Alphabet’s formal pickup of the BBC Worldwide skein, confirmed Tuesday, had been expected for weeks. ABC said it doesn’t expect to bring “Dancing” back to the air until midseason; early winter seems to be the most likely option.
ABC Entertainment prexy Steve McPherson said “Dancing” has “played a pivotal role” in ABC’s summer strategy.
“The show is tremendous fun, perfect for our brand and a wonderful boost for our schedule,” he said. “Having ‘Dancing’ and ‘Brat Camp’ both emerge this summer as assets for the future gives us great upside.”
Andrea Wong, ABC’s exec veep of alternative programming, admitted that the original decision to put “Dancing” on the air was something of a risk. “It was an odd left turn, so it’s especially gratifying to see it embraced by so many people,” she said.
“Dancing With the Stars” easily ranks as the summer’s biggest hit to date, averaging a 5.1/15 in demos and 16.8 million viewers over its six-week run. Those numbers also make the show the summer’s most-watched skein on any net since “Survivor” bowed in 2000.
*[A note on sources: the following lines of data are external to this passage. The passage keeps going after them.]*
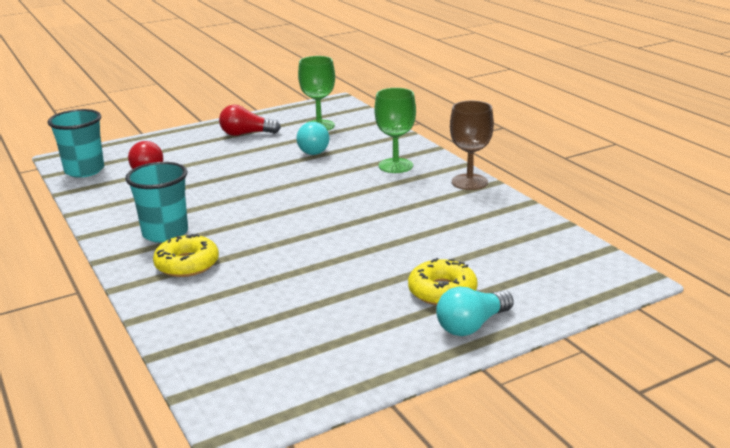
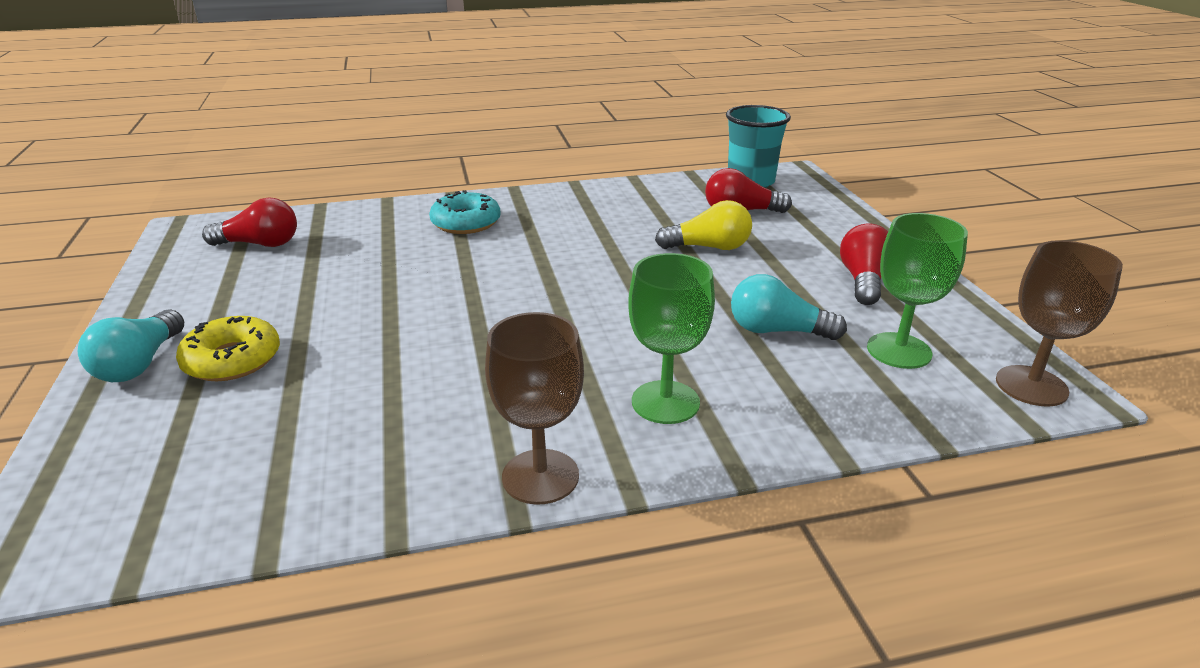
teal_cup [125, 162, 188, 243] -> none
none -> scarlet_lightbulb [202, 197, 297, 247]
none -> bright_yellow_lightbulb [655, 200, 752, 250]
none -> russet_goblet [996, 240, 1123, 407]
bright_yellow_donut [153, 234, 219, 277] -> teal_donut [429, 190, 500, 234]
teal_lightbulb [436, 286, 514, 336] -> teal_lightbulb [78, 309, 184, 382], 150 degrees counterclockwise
Skein’s success won’t necessarily impact the casting process for cycle two.
“You get more people who want to do the show, but that doesn’t make it any easier to book,” said Paul Telegdy, VP of programming and co-productions for the BBC.
Telegdysaid producers won’t be looking to just lure bigger names to the show. Instead, what they’re interested in “is the story they’re going to bring to the show.”
No major changes are planned for season two, though Telegdy said he’s sure ABC will up the episode count from season one’s six segs.
BBC Entertainment Group topper Wayne Garvie said the company was satisfied to see American viewers embrace “Dancing” as passionately as Blighty auds did the U.K. version of the skein (dubbed “Strictly Come Dancing”).
“For the second season, we guarantee even more tears, tantrums and tangos,” he said.
“Strictly Come Dancing” inspired a disco-flavored spinoff in the U.K. While it seems likely the BBC will eventually try to set up that format Stateside, there’s been no movement on that front as of yet.
As for the precise scheduling of the “Stars” sequel, net can easily afford to hold off on returning the show given the number of big guns returning to ABC this fall: “Lost,” “Desperate Housewives,” “Grey’s Anatomy,” “Boston Legal” and “Extreme Makeover: Home Edition.”
Having the skein on hand for, say, a January premiere could also give the net a nice weapon to help launch its new Monday lineup. ABC could also use the show on Wednesday nights, allowing “Lost” to take a midseason breather (thus minimizing in-season repeats).
A March premiere might also make sense to avoid bumping up against NBC’s coverage of the Winter Olympics.